Elvis hasn't left the building, but his presence is only partly felt in "Viva Elvis."
Elvis hasn’t left the building, but his presence is only partly felt in “Viva Elvis.” While it peerlessly renders his songbook, the new Cirque du Soleil spectacular expends as much energy on Vegas cliches as on seriously honoring the man and his impact. Those content with a lounge tribute act blown up to showroom scale will likely be satisfied and then some, but to anyone craving a transcendent blend of music and circus artistry, the sumptuous Aria may seem like Heartbreak Hotel.
Helmer-scribe Vincent Paterson illustrates each career chapter — early gospel influences, Army service, Hollywood years, marriage to Priscilla — with numbers and an acrobatics/dance mix. No one stands in for the headliner, his spoken and sung samples integrated with film clips and live female soloists.
It all contrasts interestingly with “Love,” the other Cirque Strip tribute. The Beatles’ catalog is so varied as to inspire all manner of aerial and acrobatic work while reflecting the cosmic societal shifts of the band’s era. Moreover, the speaking voices of the Fab Four’s recording sessions bring them to life — even as flickering shadows — between numbers.
The King evidently had less to say for himself, so his showcase involves a little less conversation, a little more action (baby), mostly choreographic. This is the dancingest Cirque show in memory, if also the lightest on circus dazzle.
At the same time, the music’s relatively limited range is reflected in the movement credited to a corps of dance directors. Though an initial blast of activity accompanying “Blue Suede Shoes” was exciting even when an opening-night glitch required it be repeated, the dancing grows monotonous: same fresh-faced kids rushing in to shine it on; same athleticism, including backflips; same obvious “call me” flirting with audience members.
There’s no hint of the rock pioneer’s musical revolution in the face of a “Doggy in the Window”-dominated Hit Parade, except for some bland commentary from a pale shadow of Col. Tom Parker. Elvis is described as dangerous, but danger is nowhere (even the aerial work doesn’t seem that scary), and if dance changed over the course of his career, you wouldn’t know it here.
From time to time, the man meshes with circus. Twin acrobats swinging about a giant metal-framed guitar poignantly stand in for Elvis and stillborn twin Jesse on “One Night.” The King’s youthful dreams of comicbook heroism are acted out by six Spider-Men thrillingly propelled by trampolines to climb walls during “Got a Lot o’ Livin’ to Do.”
Your heart goes out to the young man during well-chosen footage of his military stint, eyes reflecting both patriotic pride and ambivalence about a potentially fatal career hiatus.

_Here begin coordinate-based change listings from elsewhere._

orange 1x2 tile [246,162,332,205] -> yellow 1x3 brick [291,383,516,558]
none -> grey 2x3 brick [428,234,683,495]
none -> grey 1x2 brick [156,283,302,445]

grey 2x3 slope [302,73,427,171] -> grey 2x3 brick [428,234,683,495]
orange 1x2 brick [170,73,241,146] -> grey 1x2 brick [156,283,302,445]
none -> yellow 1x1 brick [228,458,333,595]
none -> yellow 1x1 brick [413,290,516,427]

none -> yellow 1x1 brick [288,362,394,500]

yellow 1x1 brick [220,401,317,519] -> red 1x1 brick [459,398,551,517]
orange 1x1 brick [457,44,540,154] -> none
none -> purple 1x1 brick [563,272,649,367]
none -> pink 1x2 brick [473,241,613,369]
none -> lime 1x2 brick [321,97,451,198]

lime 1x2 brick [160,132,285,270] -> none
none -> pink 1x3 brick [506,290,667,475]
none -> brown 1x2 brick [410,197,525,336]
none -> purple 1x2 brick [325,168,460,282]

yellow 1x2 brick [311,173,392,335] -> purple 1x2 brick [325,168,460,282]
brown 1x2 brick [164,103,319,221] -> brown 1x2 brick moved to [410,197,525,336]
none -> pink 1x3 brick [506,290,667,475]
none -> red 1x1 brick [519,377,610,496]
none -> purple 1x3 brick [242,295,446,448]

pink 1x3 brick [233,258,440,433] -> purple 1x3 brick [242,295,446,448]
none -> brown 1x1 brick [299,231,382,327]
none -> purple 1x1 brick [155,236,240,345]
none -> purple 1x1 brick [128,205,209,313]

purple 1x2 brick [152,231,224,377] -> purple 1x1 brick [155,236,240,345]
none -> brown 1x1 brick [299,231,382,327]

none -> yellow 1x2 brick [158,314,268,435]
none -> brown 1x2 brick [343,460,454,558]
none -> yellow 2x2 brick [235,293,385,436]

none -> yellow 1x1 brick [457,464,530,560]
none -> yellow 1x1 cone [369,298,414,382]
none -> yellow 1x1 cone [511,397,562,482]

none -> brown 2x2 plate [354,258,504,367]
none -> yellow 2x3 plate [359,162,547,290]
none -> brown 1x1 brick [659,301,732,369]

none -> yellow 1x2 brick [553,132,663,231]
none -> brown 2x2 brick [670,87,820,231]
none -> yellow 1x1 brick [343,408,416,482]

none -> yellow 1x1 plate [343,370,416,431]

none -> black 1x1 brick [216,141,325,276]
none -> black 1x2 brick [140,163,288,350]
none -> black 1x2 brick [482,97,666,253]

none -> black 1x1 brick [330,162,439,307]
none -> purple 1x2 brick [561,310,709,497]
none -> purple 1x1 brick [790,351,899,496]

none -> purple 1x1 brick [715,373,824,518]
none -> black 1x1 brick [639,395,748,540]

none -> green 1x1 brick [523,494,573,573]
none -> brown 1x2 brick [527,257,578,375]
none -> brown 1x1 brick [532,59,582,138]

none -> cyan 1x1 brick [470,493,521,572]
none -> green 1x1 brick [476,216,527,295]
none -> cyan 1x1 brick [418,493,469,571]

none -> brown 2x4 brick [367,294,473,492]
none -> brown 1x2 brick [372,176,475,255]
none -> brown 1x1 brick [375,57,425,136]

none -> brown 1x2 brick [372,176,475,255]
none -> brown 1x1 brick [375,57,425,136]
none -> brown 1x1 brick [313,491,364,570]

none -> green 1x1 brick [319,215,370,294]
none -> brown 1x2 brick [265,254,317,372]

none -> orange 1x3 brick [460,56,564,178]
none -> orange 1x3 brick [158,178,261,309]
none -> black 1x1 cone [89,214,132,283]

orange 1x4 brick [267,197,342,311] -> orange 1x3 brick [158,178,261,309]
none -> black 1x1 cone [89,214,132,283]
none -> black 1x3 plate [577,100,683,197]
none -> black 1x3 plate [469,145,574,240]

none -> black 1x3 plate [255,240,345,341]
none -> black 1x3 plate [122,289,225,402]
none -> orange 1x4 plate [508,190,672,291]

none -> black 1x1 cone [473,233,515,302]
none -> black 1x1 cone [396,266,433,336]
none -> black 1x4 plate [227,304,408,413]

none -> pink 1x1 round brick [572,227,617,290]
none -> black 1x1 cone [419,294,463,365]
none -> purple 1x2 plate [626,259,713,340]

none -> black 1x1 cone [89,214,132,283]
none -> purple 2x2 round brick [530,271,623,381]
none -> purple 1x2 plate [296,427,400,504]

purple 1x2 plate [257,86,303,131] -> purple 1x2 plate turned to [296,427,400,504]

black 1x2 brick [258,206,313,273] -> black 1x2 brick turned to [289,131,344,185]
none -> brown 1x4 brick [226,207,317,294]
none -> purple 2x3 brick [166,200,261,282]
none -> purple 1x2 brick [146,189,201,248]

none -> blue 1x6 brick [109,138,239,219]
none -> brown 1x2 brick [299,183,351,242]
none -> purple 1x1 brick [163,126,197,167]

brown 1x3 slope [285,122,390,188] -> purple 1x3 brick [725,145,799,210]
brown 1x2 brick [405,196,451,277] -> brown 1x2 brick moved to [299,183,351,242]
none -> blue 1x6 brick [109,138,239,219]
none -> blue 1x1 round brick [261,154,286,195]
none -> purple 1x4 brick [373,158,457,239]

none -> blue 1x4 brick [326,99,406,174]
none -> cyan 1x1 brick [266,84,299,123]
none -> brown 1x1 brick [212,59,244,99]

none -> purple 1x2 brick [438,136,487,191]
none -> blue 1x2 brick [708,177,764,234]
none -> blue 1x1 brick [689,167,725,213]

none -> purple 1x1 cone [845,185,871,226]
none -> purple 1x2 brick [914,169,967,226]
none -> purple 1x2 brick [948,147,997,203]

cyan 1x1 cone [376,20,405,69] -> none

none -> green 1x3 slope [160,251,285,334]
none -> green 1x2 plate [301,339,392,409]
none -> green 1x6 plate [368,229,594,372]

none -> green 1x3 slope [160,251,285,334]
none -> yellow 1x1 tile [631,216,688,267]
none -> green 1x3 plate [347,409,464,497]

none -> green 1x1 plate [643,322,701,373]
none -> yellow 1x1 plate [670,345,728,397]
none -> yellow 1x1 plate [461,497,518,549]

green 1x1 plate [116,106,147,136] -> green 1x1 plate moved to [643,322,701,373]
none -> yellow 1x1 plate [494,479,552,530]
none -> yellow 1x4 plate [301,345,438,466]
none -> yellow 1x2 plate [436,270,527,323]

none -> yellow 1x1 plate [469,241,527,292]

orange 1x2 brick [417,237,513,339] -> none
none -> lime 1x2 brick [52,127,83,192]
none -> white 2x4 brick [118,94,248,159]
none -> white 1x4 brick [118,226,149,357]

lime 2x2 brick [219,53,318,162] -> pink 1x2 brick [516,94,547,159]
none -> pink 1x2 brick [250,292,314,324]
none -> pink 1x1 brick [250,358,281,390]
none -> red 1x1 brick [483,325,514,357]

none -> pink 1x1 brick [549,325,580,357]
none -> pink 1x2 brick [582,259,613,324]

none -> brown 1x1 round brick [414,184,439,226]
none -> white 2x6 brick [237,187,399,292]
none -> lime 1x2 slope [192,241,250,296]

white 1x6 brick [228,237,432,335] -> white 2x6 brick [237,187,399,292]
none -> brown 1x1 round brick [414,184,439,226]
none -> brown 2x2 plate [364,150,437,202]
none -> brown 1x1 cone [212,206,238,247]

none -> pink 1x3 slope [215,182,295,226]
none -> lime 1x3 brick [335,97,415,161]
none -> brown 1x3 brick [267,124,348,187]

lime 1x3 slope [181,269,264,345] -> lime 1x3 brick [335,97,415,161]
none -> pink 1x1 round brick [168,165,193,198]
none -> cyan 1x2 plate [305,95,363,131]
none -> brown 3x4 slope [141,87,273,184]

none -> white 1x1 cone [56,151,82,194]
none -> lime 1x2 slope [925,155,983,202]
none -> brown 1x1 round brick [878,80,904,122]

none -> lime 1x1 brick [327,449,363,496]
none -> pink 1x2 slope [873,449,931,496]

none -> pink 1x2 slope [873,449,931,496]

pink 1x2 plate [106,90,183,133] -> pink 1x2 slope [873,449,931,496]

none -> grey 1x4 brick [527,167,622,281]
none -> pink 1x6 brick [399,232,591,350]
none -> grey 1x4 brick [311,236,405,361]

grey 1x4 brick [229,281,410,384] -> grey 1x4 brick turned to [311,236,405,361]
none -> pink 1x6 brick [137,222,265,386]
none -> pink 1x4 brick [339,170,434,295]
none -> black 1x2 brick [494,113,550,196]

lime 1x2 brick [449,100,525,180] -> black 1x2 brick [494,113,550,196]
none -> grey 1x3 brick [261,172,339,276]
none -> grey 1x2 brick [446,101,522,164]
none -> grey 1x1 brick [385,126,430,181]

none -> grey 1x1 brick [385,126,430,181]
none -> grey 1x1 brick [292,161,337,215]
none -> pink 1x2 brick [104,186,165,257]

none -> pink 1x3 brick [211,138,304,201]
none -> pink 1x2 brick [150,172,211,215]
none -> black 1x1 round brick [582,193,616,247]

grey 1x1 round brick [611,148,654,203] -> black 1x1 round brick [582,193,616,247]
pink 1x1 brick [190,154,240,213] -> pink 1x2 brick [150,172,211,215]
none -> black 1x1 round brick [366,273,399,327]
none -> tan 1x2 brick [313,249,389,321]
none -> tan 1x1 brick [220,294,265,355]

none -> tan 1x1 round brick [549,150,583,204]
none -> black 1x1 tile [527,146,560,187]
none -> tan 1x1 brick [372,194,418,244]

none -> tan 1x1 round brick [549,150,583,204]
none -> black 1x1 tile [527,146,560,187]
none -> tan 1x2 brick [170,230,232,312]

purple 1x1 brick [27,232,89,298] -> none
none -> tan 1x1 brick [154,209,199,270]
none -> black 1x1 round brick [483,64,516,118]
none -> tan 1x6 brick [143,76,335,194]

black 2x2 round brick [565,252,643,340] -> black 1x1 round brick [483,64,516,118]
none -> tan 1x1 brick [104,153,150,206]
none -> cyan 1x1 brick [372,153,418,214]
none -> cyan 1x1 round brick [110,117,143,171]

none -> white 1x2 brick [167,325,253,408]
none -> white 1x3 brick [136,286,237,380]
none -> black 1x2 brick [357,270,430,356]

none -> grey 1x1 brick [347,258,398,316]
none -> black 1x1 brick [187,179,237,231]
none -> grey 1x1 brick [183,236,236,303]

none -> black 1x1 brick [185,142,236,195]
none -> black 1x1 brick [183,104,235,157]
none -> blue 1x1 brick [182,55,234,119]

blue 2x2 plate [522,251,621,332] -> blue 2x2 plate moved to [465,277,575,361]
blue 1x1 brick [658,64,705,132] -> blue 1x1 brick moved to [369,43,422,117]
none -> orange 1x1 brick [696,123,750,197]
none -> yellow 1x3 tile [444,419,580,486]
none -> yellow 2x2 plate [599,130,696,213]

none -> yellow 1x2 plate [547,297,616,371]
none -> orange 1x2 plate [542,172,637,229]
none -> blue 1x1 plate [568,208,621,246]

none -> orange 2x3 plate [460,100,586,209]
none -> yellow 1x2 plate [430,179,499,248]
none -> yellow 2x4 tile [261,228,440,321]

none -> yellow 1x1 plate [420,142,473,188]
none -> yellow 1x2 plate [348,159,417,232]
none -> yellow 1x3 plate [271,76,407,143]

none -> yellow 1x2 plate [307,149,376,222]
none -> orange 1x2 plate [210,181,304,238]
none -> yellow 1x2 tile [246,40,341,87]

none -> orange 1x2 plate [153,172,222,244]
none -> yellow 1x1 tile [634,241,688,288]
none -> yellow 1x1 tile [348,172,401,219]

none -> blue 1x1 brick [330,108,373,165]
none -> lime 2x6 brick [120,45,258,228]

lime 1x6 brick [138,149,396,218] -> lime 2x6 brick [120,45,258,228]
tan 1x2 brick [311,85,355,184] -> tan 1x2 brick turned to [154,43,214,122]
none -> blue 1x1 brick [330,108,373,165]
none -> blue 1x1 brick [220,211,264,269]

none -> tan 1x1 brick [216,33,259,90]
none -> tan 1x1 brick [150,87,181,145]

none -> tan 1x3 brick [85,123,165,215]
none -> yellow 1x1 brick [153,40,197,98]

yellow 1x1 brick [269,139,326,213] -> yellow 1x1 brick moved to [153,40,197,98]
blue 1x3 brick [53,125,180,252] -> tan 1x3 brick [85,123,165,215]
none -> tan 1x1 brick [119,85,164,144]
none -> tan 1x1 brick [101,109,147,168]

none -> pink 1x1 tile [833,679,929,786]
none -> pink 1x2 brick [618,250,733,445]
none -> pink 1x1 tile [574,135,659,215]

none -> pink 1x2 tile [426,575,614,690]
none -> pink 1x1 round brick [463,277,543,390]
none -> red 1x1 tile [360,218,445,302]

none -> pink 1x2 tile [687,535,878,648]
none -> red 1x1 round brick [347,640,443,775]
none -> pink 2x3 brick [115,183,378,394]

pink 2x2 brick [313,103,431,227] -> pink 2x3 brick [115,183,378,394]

But an umbrella dance seems at odds with an interesting gospel arrangement of “All Shook Up.” Priscilla and Elvis’ romance is enacted in a lewd acrobatic hoop-dee-do (on replicas of the wedding rings) right out of Cirque’s kitschy “Zumanity.” The star’s sincere desire to become a serious actor, especially his respect for Westerns, is reduced to yee-haw prancing and a couple of skillful lasso artists against an immodest row of giant, Warhol-esque Elvis statues.
And having had Mark Fisher create a massive prison set for “Jailhouse Rock,” no one seems to have agreed on what to do with it. Is the chaos meant to be a dance number, an acrobatic demo, a riot? (It mainly seems a chance to top Gavin Lee’s upside-down “Mary Poppins” dance.)
Musical director Erich van Tourneau’s arrangements sizzle as performed by a first-rate onstage band, the new theater’s sound system offering pellucid lyric clarity and bass lines setting the seats a-buzzing. Elvis’ hits have probably never sounded better. It’s just the context that disappoints.
“Viva Elvis” predictably (and wisely) avoids the divorce, weight and drug problems and untimely death. But it’s equally predictable in proceeding toward the high-headdressed showgirls, jumpsuited impersonators and “Hound Dog.” While the music rouses, one regrets both the career opportunities fate and his handlers denied Elvis and the missing Cirque du Soleil creative leaps.